Todos sabem muito bem que um crise que tem origem no universo financeiro, seja ela provocada pelos excessos do Estado ou do sistema financeiro, segue a terapia habitual: um coque recessivo para reduzir as necessidades de financiamento. Foi isso que a troika fez, em Portugal como na Grécia e na Irlanda. Foi assim que o FMI actuou quando Portugal precisou dele em finais da década de 70 e no início da década de 70.

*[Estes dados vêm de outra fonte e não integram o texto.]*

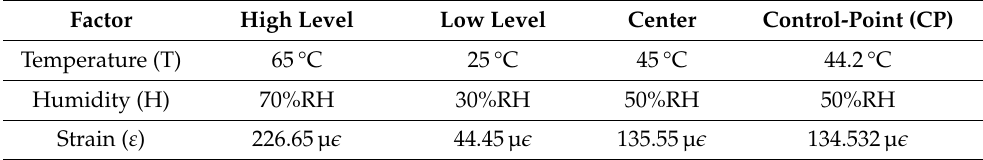
Table 1. High and low levels of the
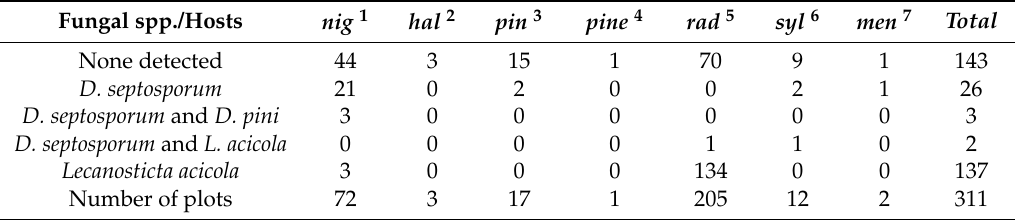
Table 2. Frequency of detection of species of Dothistroma and Lecanosticta acicola in relation to species of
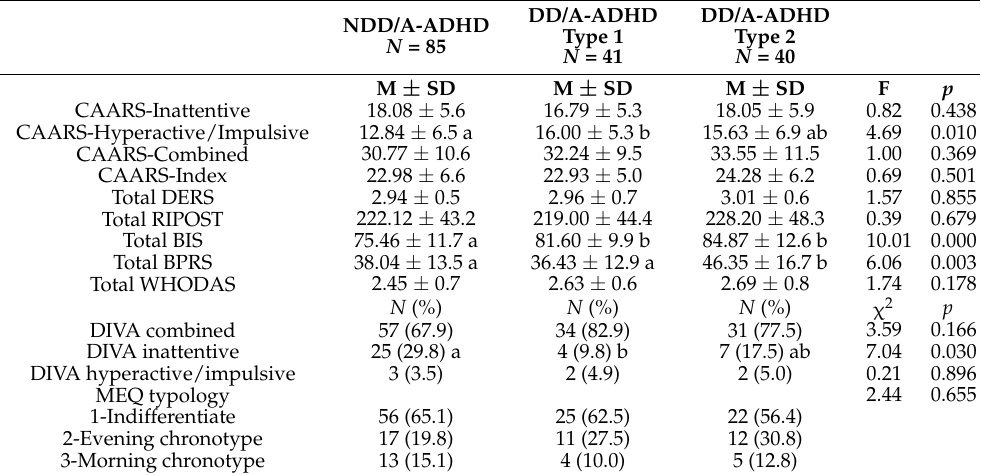
Table 2. Demographic and clinical differences in A-ADHD patients with and without Dual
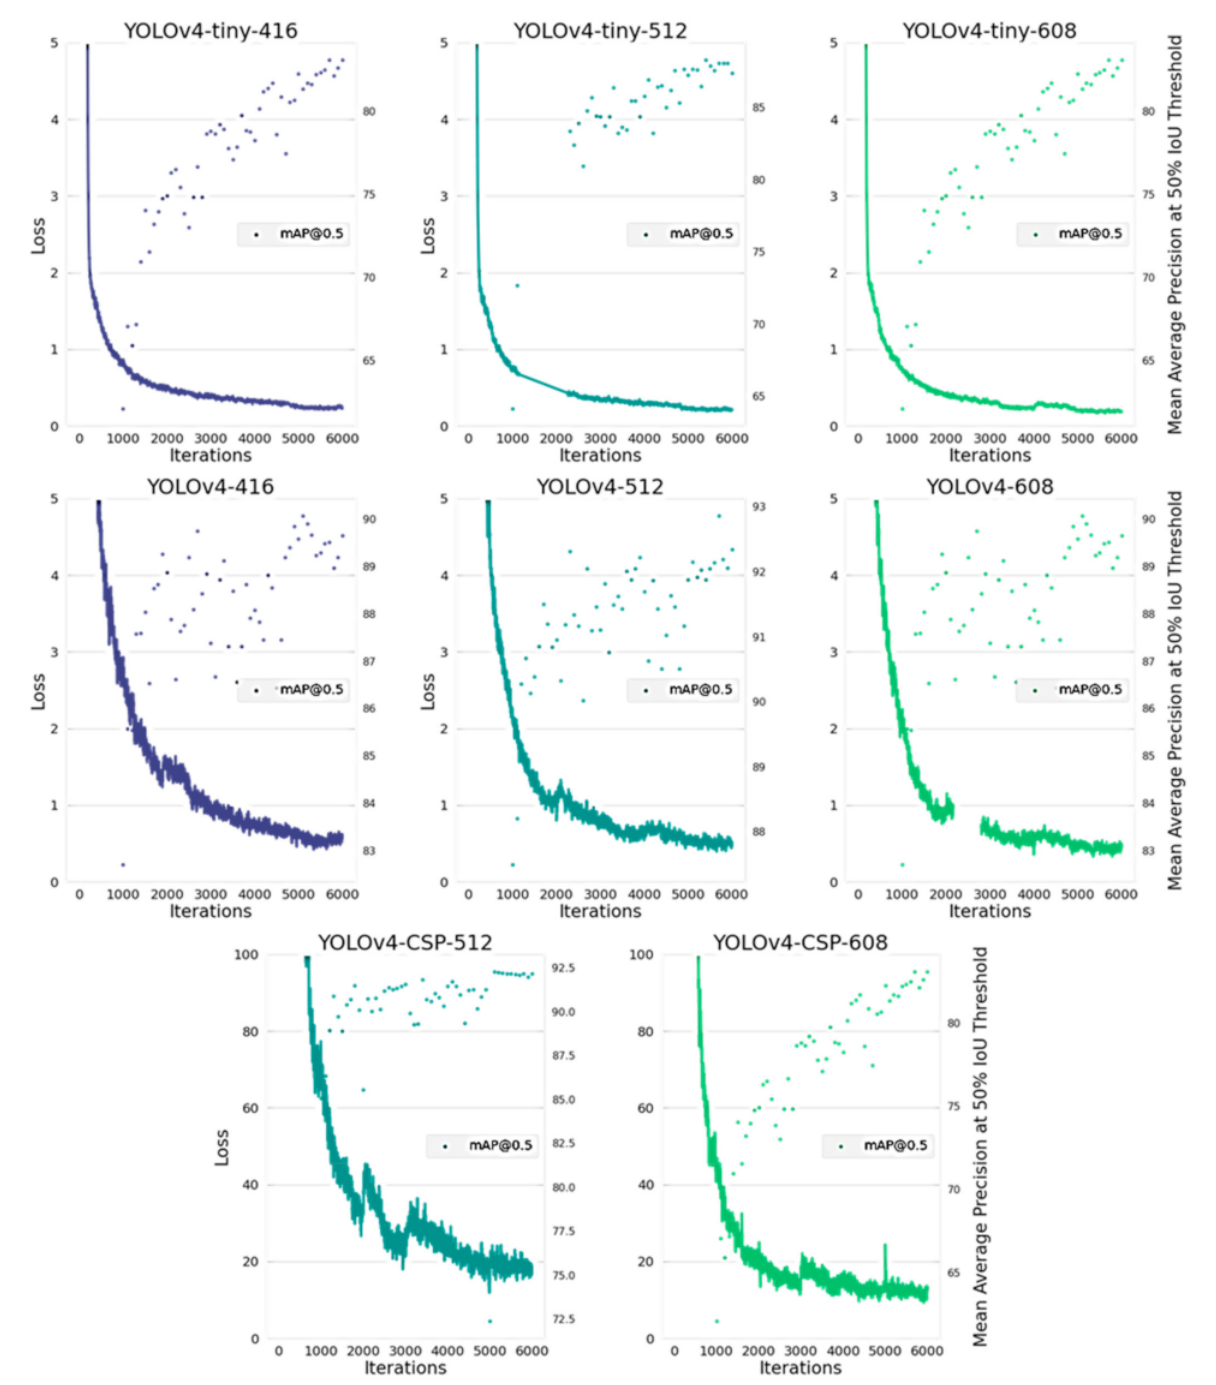
Figure 13. Average Loss and Mean Average Precision (mAP) over 6000 iterations for each of the YOLOv4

É por isso demagógico comparar as medidas que estão a ser adoptadas agora com o que o Governo de Pedro Passos Coelho foi obrigado a fazer e antes dele Mário Soares, com o FMI. Crises diferentes exigem terapias diferentes. Como diferentes são as terapias quando todos estão metidos no mesmo saco. E é lamentável que, em vez de se contribuir para que as pessoas em geral compreensão isso, se opte por dizer que “desta vez, nesta crise, não vai haver austeridade”. Como se isso fosse uma escolha do Governo e não, simplesmente, fruto do tipo de crise e das circunstâncias. Mais lamentável ainda é ver a incapacidade que o PSD revela em explicar isso mesmo, como se tivesse vergonha da sua herança ou da sua história.